🇮🇹 Italia · CAS: centro di accoglienza straordinariaContestatoposizione approssimativa

Centro di accoglienza Baja Sunajola

Castelsardo, Sardegna · Sardegna

Gestito da Cooperativa sociale Ecoservice (dal marzo 2014) · ~200 posti

Una ex colonia estiva fronte mare all'ingresso di Lu Bagnu (comune di Castelsardo), a circa 40 km da Sassari, convertita in centro di accoglienza per richiedenti asilo e gestita dal marzo 2014 dalla cooperativa sociale Ecoservice, con un ampio dormitorio in grado di ospitare fino a circa 200 persone. La stampa (La Nuova Sardegna, The Bottom Up) e il progetto di integrazione Jaama Dambè documentarono corsi di lingua italiana, laboratori professionali (lavorazione del cuoio, tessitura sarda, musica, agricoltura) e attività ricreative per uomini, donne, minori e nuclei familiari. La documentazione si concentra nel 2014-2018; lo stato operativo attuale non è confermato da fonti recenti.

Cronologia

  1. Profughi siriani appena arrivati rifiutano la destinazione di Castelsardo e ripartono subito

    Nella notte tra il 3 e il 4 settembre 2014, di 81 profughi siriani giunti con un volo charter a Cagliari e distribuiti in tutta la Sardegna, i 25 assegnati al centro Baja Sunajola di Lu Bagnu (Castelsardo) rifiutarono la destinazione e ripartirono quasi immediatamente. Secondo Francesco Brau della cooperativa gestrice Ecoservice, citato da La Nuova Sardegna, il gruppo 'non scese nemmeno dal pullman' che li aveva portati intorno alle 2 di notte, e comprendeva nuclei familiari e diversi bambini piccoli. La stampa notava che, per molti rifugiati riconosciuti, l'Italia era solo una tappa e le norme UE consentivano lo spostamento verso altri Paesi.

    La Nuova Sardegna
  2. Gli ospiti organizzano un sit-in contro il trasferimento disposto dalla prefettura da Lu Bagnu a Valledoria

    Alla fine di aprile 2015 i 184 richiedenti asilo ospitati al centro Baja Sunajola di Lu Bagnu (Castelsardo) organizzarono un sit-in per protestare contro la decisione della prefettura di Sassari di trasferirne circa 94 in un centro di accoglienza di nuovo affidamento a Valledoria, gestito da una cooperativa con sede a Roma. Le persone indicate per il trasferimento si recarono, secondo quanto riferito, in prefettura e firmarono per restare, con i manifestanti citati da Sardiniapost che dichiaravano 'qui abbiamo trovato la nostra casa, siamo una comunità, ci sentiamo integrati... nessuno può costringerci ad andarcene senza un motivo valido'; la cooperativa avvertì che lo spostamento metteva a rischio il lavoro di circa dieci dipendenti.

    Sardiniapost
  3. Il sindaco di Valledoria si oppone al trasferimento dei migranti nell'ex casa di riposo del paese

    All'inizio di maggio 2015, mentre la prefettura di Sassari procedeva con il trasferimento di parte della popolazione di Lu Bagnu/Baja Sunajola in una struttura per anziani dismessa a Valledoria, il sindaco di Valledoria, Tore Terzitta, si oppose pubblicamente al piano. Fu citato mentre sosteneva che ospitare circa 100 richiedenti asilo in un edificio in precedenza autorizzato per circa 34 anziani fosse inaccettabile, dichiarando che si sarebbe opposto alla decisione 'con ogni mezzo' pur ribadendo il suo sostegno alla solidarietà in linea di principio se il comune fosse stato consultato prima.

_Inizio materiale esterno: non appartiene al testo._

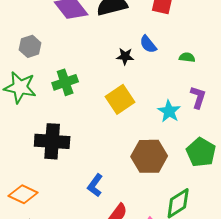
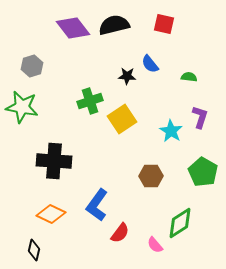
green cross: (65, 82) -> (90, 101), moved
brown hexagon: (149, 156) -> (151, 176), size x0.7
blue L-shape: (95, 185) -> (97, 205), size x1.4
orange diamond: (23, 194) -> (51, 214), moved

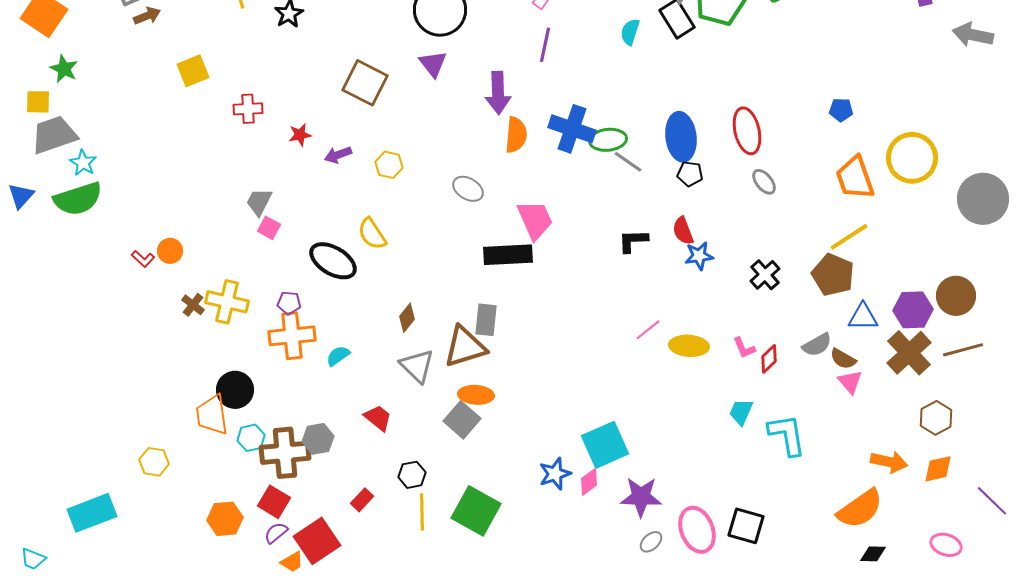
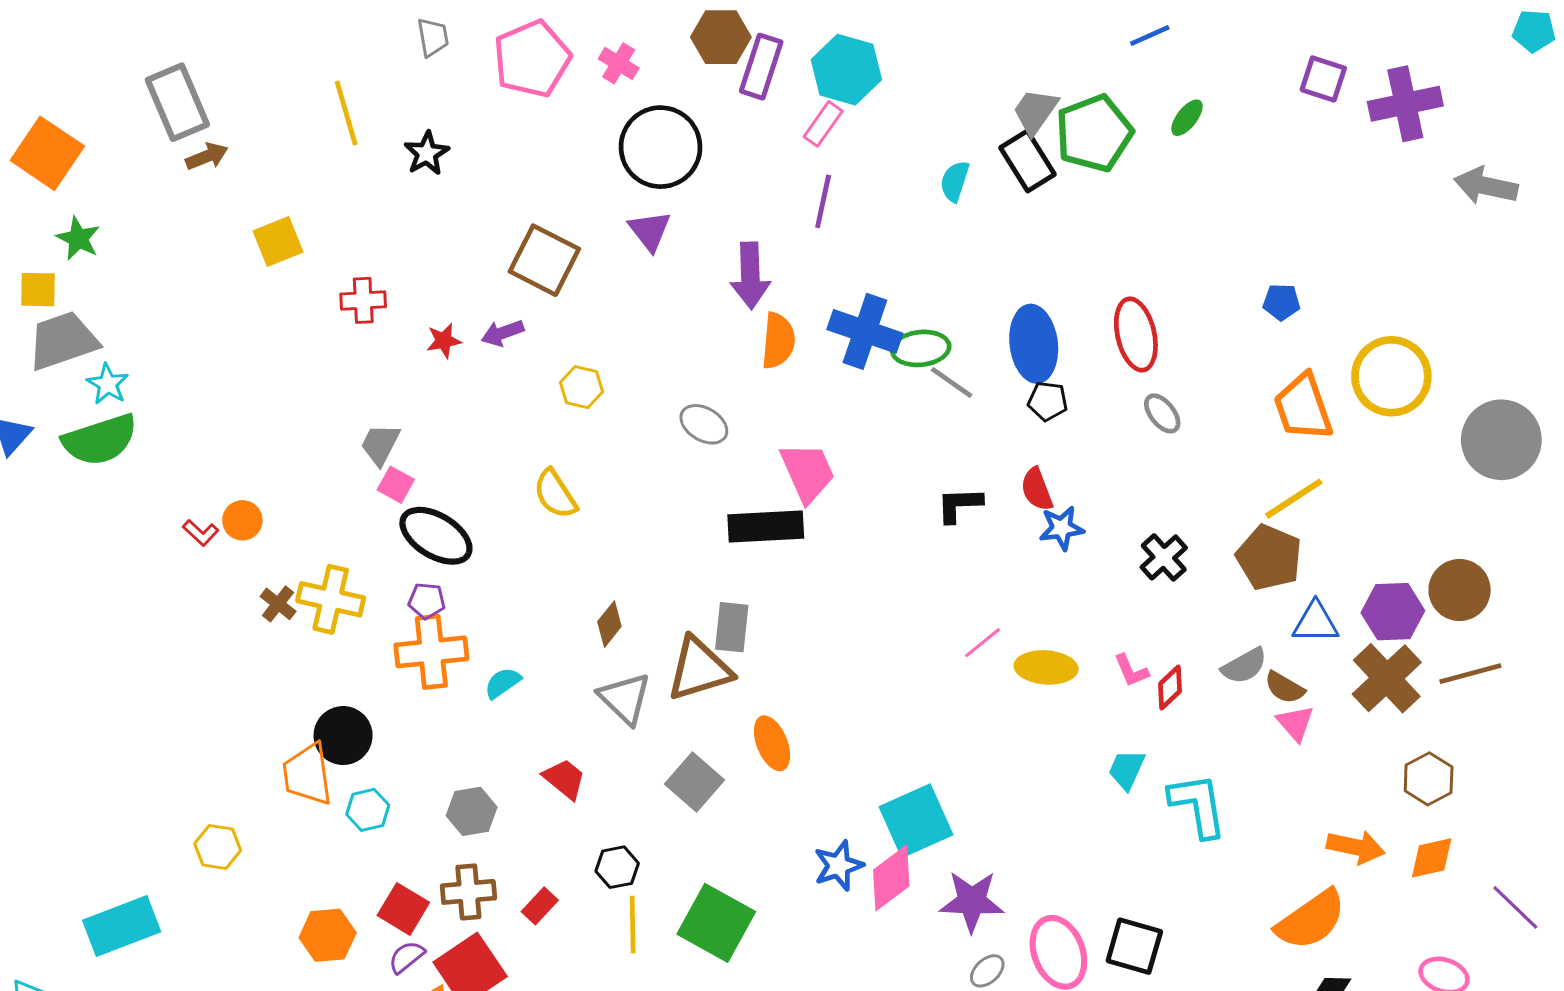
purple arrow: (338, 155) -> (503, 333), moved
black ellipse: (333, 261) -> (436, 536), moved
orange ellipse: (476, 395) -> (772, 743), moved, turned 64
brown cross: (285, 453) -> (468, 892), moved, size x0.7
pink diamond: (589, 482) -> (891, 878), size x1.5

    Informazione Consapevole

Fonte

La Nuova Sardegna; The Bottom Up ('La vita in un CAS: vi racconto l'accoglienza che funziona') (2017-05-22) · media

Parte del sistema italiano di accoglienza / trattenimento (Ministero dell'Interno). I dati sono descritti in modo neutrale a partire dalla fonte citata; le coordinate contrassegnate come « approssimative » sono stime a livello di comune/via. Ogni accusa nei confronti di un gestore indicato è riportata come indagine in corso, non come fatto accertato.